また、台車14は搭載部171を複数個備え、複数の搭載部171それぞれに予備のバッテリ106sを載せてもよい。台車14が複数の予備のバッテリ106sを搭載することにより、補助動力を発生させながら走行可能な距離をさらに伸ばすことができる。
また、台車14は、台車14の走行時の振動がバッテリ106sへ伝達することを低減させる緩衝器をさらに備えていてもよい。緩衝器は例えばオイルダンパーおよび弾性部材等であり、搭載部171の外部または内部に設けられ、バッテリ106sへの振動の伝達を低減することができる。

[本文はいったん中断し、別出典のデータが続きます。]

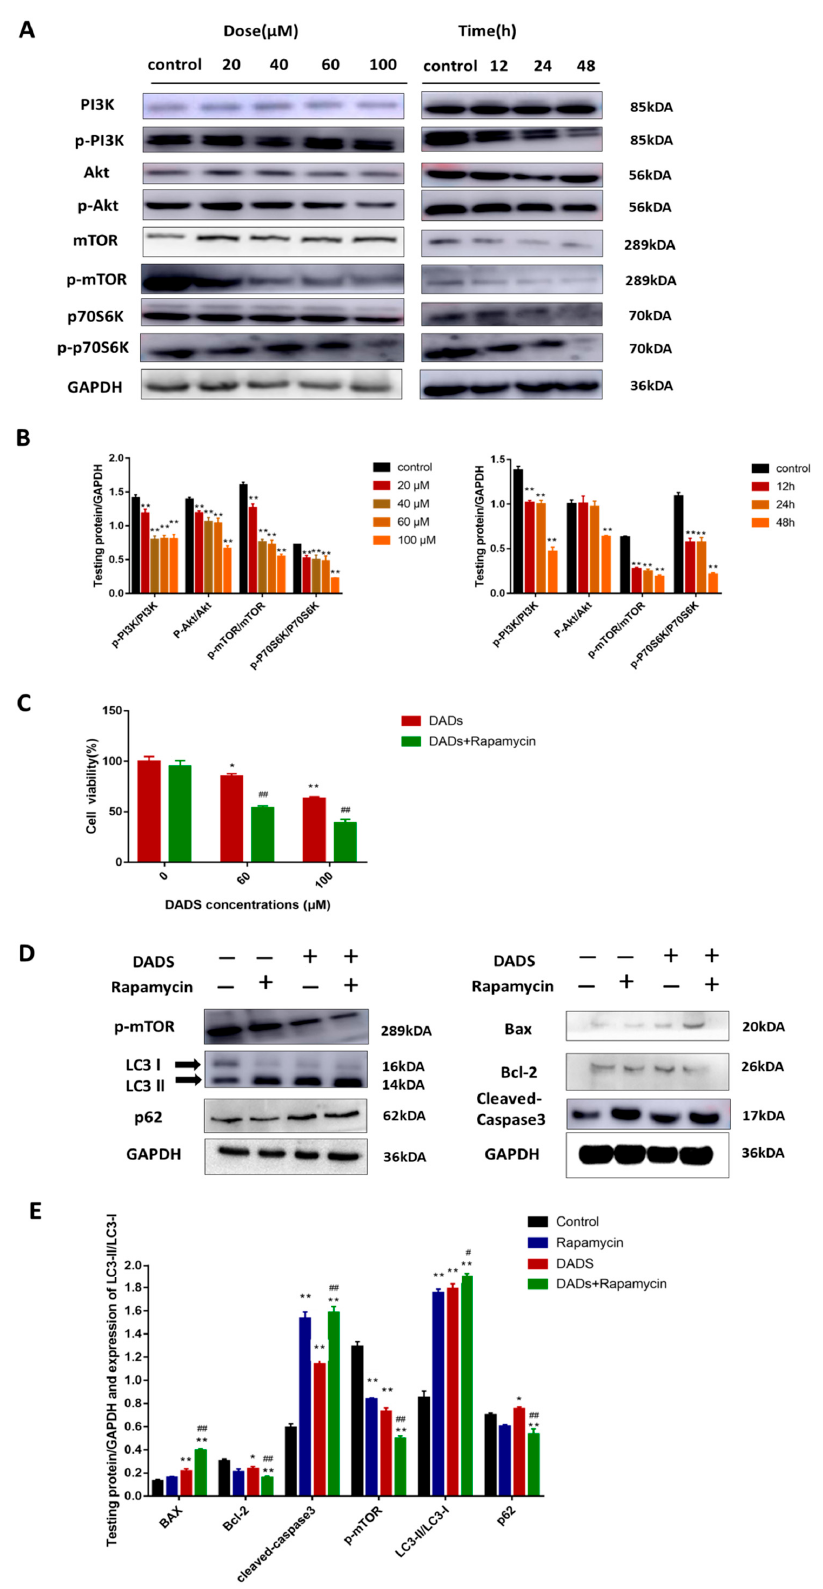
Figure 4. Induced apoptosis and autophagy of OS cells through mTOR pathway. ( A , B ) Expression of PI3K / Akt / mTOR pathway proteins were analyzed by Western blot. Cells were treated with DADs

また、搭載部171には、搭載部171内部に入った雨水を外部へ排出する穴が形成されていてもよい。また、搭載部171は、バッテリ106sの端子を覆う保護カバーをさらに備えていてもよい。
また、搭載部171は、台車14に対して着脱可能であってもよい。
次に、図17から図21を用いて、台車14に搭載された状態のバッテリ106sから、電動補助自転車10へ電力を供給する実施形態を説明する。
図17は、台車14のバッテリ106sと、電動補助自転車10のコントローラ120およびバッテリ106とを電気的に接続するコネクタ197を示す図である。コネクタ197は着脱可能な構成を有しており、コネクタ197を接続したときは、電動補助自転車10と台車14とはコネクタ197を介して、電力の供給および情報の通信を行うことができる。
図18は、バッテリ106および106sとコントローラ120およびモータ102との電気的な接続状態を示す図である。この例では、バッテリ106および106sの両方がコントローラ120と電気的に接続されている。
バッテリ106および106sはそれぞれ、BMC(バッテリマネージメントコントローラ)191、スイッチ部195、逆流防止回路193を備えている。バッテリ106および106sが逆流防止回路193を備えることにより、一方のバッテリから他方のバッテリへ電流が流れることを防止することができる。なお、電動補助自転車10および台車14の少なくとも一方が、バッテリ106および106sの少なくとも一方に対する電流の逆流を防止する逆流防止回路を備えていてもよい。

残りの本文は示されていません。